---------- TEXTO DE ORIGEM ----------
Em março de 2022 o
PSDB ajuizou no Supremo Tribunal Federal a ADI 7.086 pleiteando o
reconhecimento da incompatibilidade da cobrança antecipada do Imposto Sobre
Transmissão de Bens eImóveis (ITBI) com a Constituição Federal e após três
meses da instauração, o plenário iniciou o julgamento do tema.
Segundo o partido, o
foco da ação são os artigos 1º, parágrafo 2º, da Lei 7.433/1985, 289 da Lei
6.015/1973 e 30, inciso XI, da Lei 8.935/1994. Tais dispositivos impõem aos
notários e aos oficiais de registros que exijam o recolhimento do imposto,
previsto no artigo 156, inciso II, da Constituição para a lavratura de atos
notariais ou registrais relacionados à transmissão de propriedade imóvel.
Contudo, antes de
tratar sobre os detalhes da Ação Direta de Inconstitucionalidade proposta, é
importante contextualizar sobre este tributo tão pouco discutido, mas muito
exigido.
----------
■ **TAREFAS E EXERCÍCIOS**:
A: No texto sobre o ITBI, qual partido ajuizou a ADI 7.086 no Supremo Tribunal Federal?
B: Transcreva, sem nenhuma alteração, o trecho das linhas que vai do ponto que contém "Subscribe with Google" até o fim das linhas, incluindo as duas pontas. Deixe as imagens de fora.
O texto e as linhas não têm nenhuma relação entre si.
---------- DADOS REGISTRADOS ----------
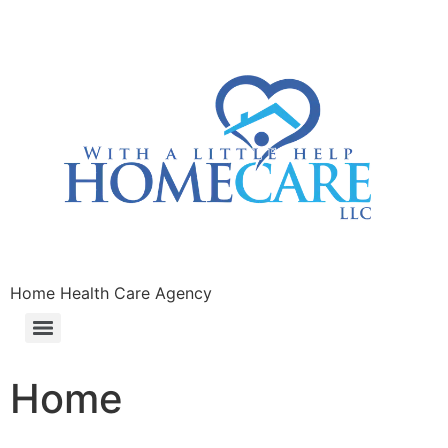
Home Health Care Agency
Home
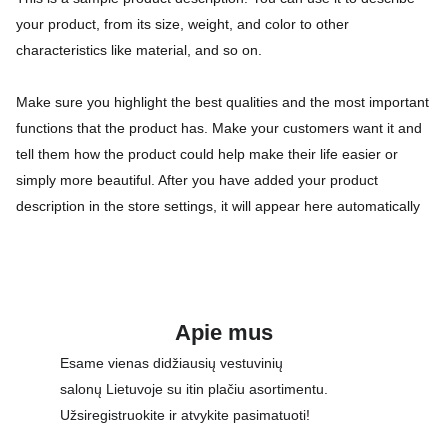
your product, from its size, weight, and color to other
characteristics like material, and so on.
Make sure you highlight the best qualities and the most important
functions that the product has. Make your customers want it and
tell them how the product could help make their life easier or
simply more beautiful. After you have added your product
description in the store settings, it will appear here automatically
Apie mus
Esame vienas didžiausių vestuvinių 
salonų Lietuvoje su itin plačiu asortimentu. 
Užsiregistruokite ir atvykite pasimatuoti!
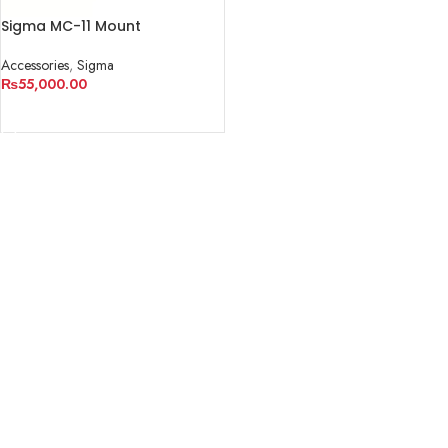
Sigma MC-11 Mount
Converter/Lens Adapter
Accessories
,
Sigma
₨
55,000.00
ADD TO CART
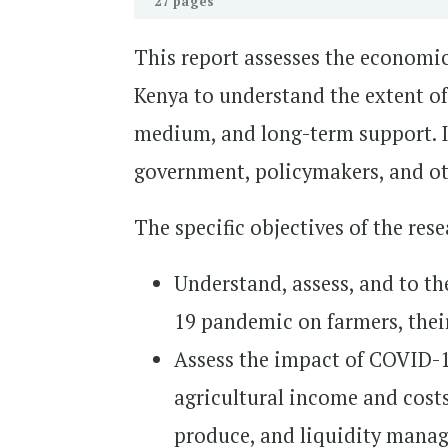
27 pages
This report assesses the economi
Kenya to understand the extent of
medium, and long-term support. I
government, policymakers, and oth
The specific objectives of the res
Understand, assess, and to th
19 pandemic on farmers, their
Assess the impact of COVID-19
agricultural income and costs
produce, and liquidity mana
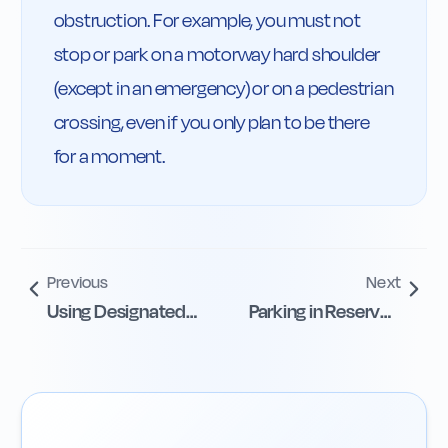
obstruction. For example, you must not 
stop or park on a motorway hard shoulder 
(except in an emergency) or on a pedestrian 
crossing, even if you only plan to be there 
for a moment.
Previous
Next
Using Designated
Parking in Reserved
Parking Areas
Bays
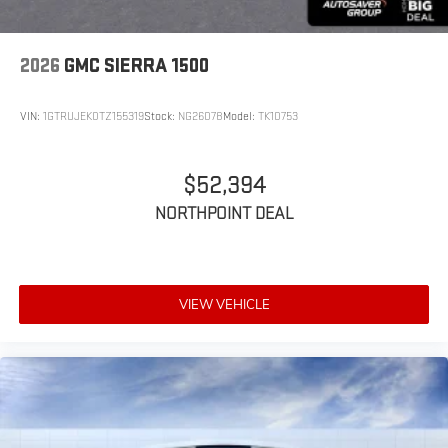
2026
GMC SIERRA 1500
VIN:
1GTRUJEK0TZ155319
Stock:
NG26078
Model:
TK10753
$52,394
NORTHPOINT DEAL
VIEW VEHICLE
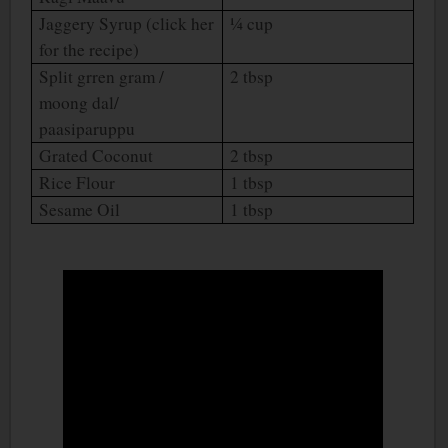
Jaggery Syrup (click her
¼ cup
for the recipe)
Split grren gram /
2 tbsp
moong dal/
paasiparuppu
Grated Coconut
2 tbsp
Rice Flour
1 tbsp
Sesame Oil
1 tbsp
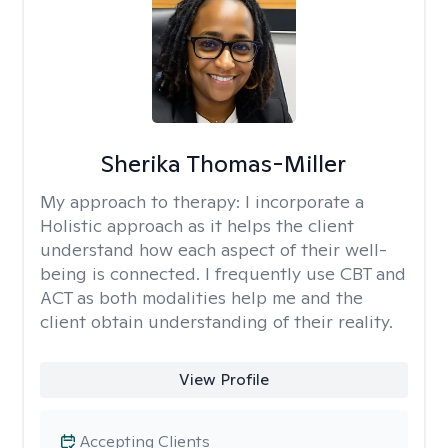
Sherika Thomas-Miller
My approach to therapy:
I incorporate a
Holistic approach as it helps the client
understand how each aspect of their well-
being is connected. I frequently use CBT and
ACT as both modalities help me and the
client obtain understanding of their reality.
View Profile
Accepting Clients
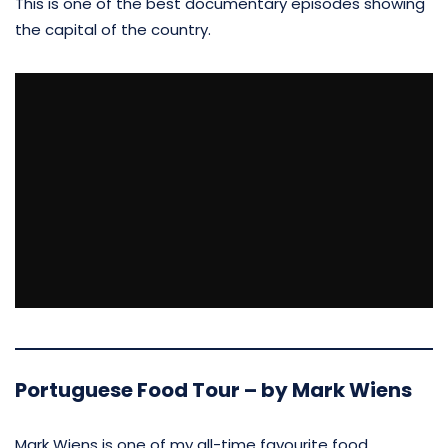
This is one of the best documentary episodes showing
the capital of the country.
Portuguese Food Tour – by Mark Wiens
Mark Wiens is one of my all-time favourite food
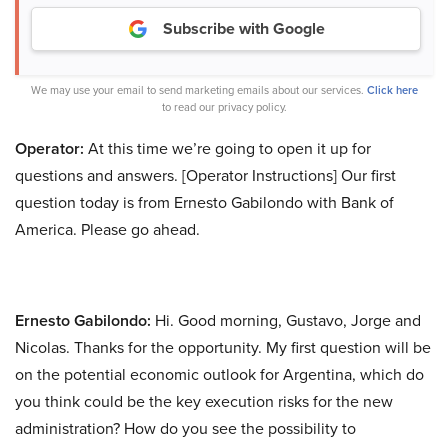
Subscribe with Google
We may use your email to send marketing emails about our services.
Click here
to read our privacy policy.
Operator:
At this time we’re going to open it up for
questions and answers. [Operator Instructions] Our first
question today is from Ernesto Gabilondo with Bank of
America. Please go ahead.
Ernesto Gabilondo:
Hi. Good morning, Gustavo, Jorge and
Nicolas. Thanks for the opportunity. My first question will be
on the potential economic outlook for Argentina, which do
you think could be the key execution risks for the new
administration? How do you see the possibility to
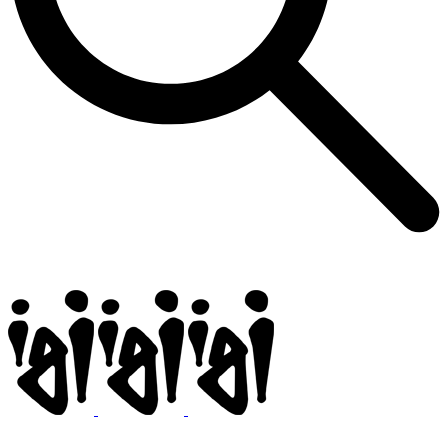
Igi
BMX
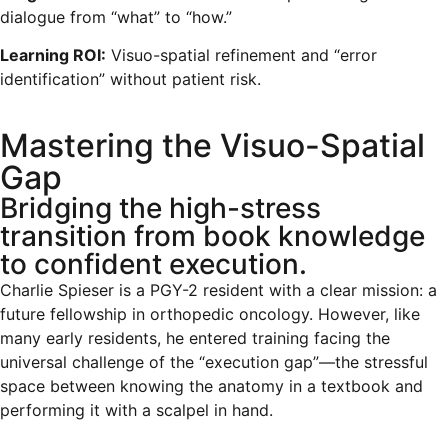
dialogue from “what” to “how.”
Learning ROI:
Visuo-spatial refinement and “error
identification” without patient risk.
Mastering the Visuo-Spatial
Gap
Bridging the high-stress
transition from book knowledge
to confident execution.
Charlie Spieser is a PGY-2 resident with a clear mission: a
future fellowship in orthopedic oncology. However, like
many early residents, he entered training facing the
universal challenge of the “execution gap”—the stressful
space between knowing the anatomy in a textbook and
performing it with a scalpel in hand.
----------
■ **RESPOSTAS POR TAREFA**:
A: O PSDB.

B:
Subscribe with Google
We may use your email to send marketing emails about our services.
Click here
to read our privacy policy.
Operator:
At this time we’re going to open it up for
questions and answers. [Operator Instructions] Our first
question today is from Ernesto Gabilondo with Bank of
America. Please go ahead.
Ernesto Gabilondo:
Hi. Good morning, Gustavo, Jorge and
Nicolas. Thanks for the opportunity. My first question will be
on the potential economic outlook for Argentina, which do
you think could be the key execution risks for the new
administration? How do you see the possibility to
Igi
BMX
dialogue from “what” to “how.”
Learning ROI:
Visuo-spatial refinement and “error
identification” without patient risk.
Mastering the Visuo-Spatial
Gap
Bridging the high-stress
transition from book knowledge
to confident execution.
Charlie Spieser is a PGY-2 resident with a clear mission: a
future fellowship in orthopedic oncology. However, like
many early residents, he entered training facing the
universal challenge of the “execution gap”—the stressful
space between knowing the anatomy in a textbook and
performing it with a scalpel in hand.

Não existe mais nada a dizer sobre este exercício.